TESTO DI STUDIO:
»»

LA VENDETTA DEI BRIGANTI

Durante il 1848 tutta l’Europa è interessata da moti rivoluzionari tendenti a ottenere dai sovrani costituzioni liberali. A Milano, con le cinque giornate, comincia la Prima Guerra d’Indipendenza. Anche il Regno delle due Sicilie  è interessato da questi moti. I liberali, cioè la nobiltà e i grandi proprietari terrieri, spingono per ottenere una nuova Costituzione che limiti i poteri del re; il re, appoggiato dal popolino, è ovviamente contrario e scoppia una vera e propria guerra civile.
La disciolta Guardia Nazionale affronta l’Esercito fedele al sovrano e furiose battaglie infuocano il Regno. Una delle più sanguinose è combattuta a Campotenese. A questo punto, anche il popolo scende in campo, forse sapientemente istigato dai comandanti dell’Esercito Regio, e
Nell’està del 1848 molti popolani dei casali di questa provincia, dominati dallo spirito di profitto e di rapina divisarono darsi alla campagna e, facendo mano bassa alla altrui proprietà, consumarono degli ingenti danni, delle devastazioni ed altri atti violenti; alcuni, però, ravveduti, facevano poscia ritorno da pacifici nel seno delle loro famiglie, ma taluni altri più audaci si diedero apertamente a delinquere ed infestando in comitive armate le campagne apportarono lo spavento ai buoni e si lordarono col decorrere del tempo di non pochi ed atroci misfatti.
Oltre a questi, c’è chi ha già dei conti da saldare con la giustizia, chi ha approfittato dei momenti di confusione per regolare i propri conti e chi, con convinzione, ha portato avanti, e crede ancora di poter portare avanti, la propria idea politica. Ma, come è prevedibile, non appena il re e i liberali trovano un accordo a pagare è il popolo, nonostante stia dalla parte del monarca. La repressione comincia feroce ed è così che il valore della vita umana diviene quasi zero e ancor meno della vita vale la proprietà.

««

SEZIONE DATI:

»»

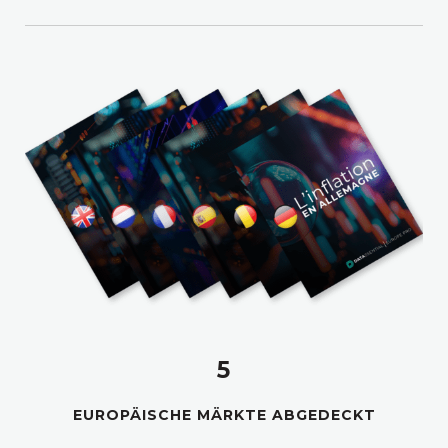
5
EUROPÄISCHE MÄRKTE ABGEDECKT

««

CONSEGNA 1:
Aggiorna il testo di studio riportando tutto da "La disciolta Guardia" giù fino a "ed atroci misfatti.", con "Esercito Regio" sostituito da "Esercito borbonico".
CONSEGNA 2:
Rispondi alle seguenti domande in base al testo di studio.
(a) In quale città comincia la Prima Guerra d'Indipendenza?
(b) Dove viene combattuta una delle battaglie più sanguinose?
(c) Chi paga non appena il re e i liberali trovano un accordo?

RISULTATO ATTESO 1:
La disciolta Guardia Nazionale affronta l’Esercito fedele al sovrano e furiose battaglie infuocano il Regno. Una delle più sanguinose è combattuta a Campotenese. A questo punto, anche il popolo scende in campo, forse sapientemente istigato dai comandanti dell’Esercito borbonico, e
Nell’està del 1848 molti popolani dei casali di questa provincia, dominati dallo spirito di profitto e di rapina divisarono darsi alla campagna e, facendo mano bassa alla altrui proprietà, consumarono degli ingenti danni, delle devastazioni ed altri atti violenti; alcuni, però, ravveduti, facevano poscia ritorno da pacifici nel seno delle loro famiglie, ma taluni altri più audaci si diedero apertamente a delinquere ed infestando in comitive armate le campagne apportarono lo spavento ai buoni e si lordarono col decorrere del tempo di non pochi ed atroci misfatti.

RISULTATO ATTESO 2:
(a) A Milano, con le cinque giornate.
(b) A Campotenese.
(c) Il popolo.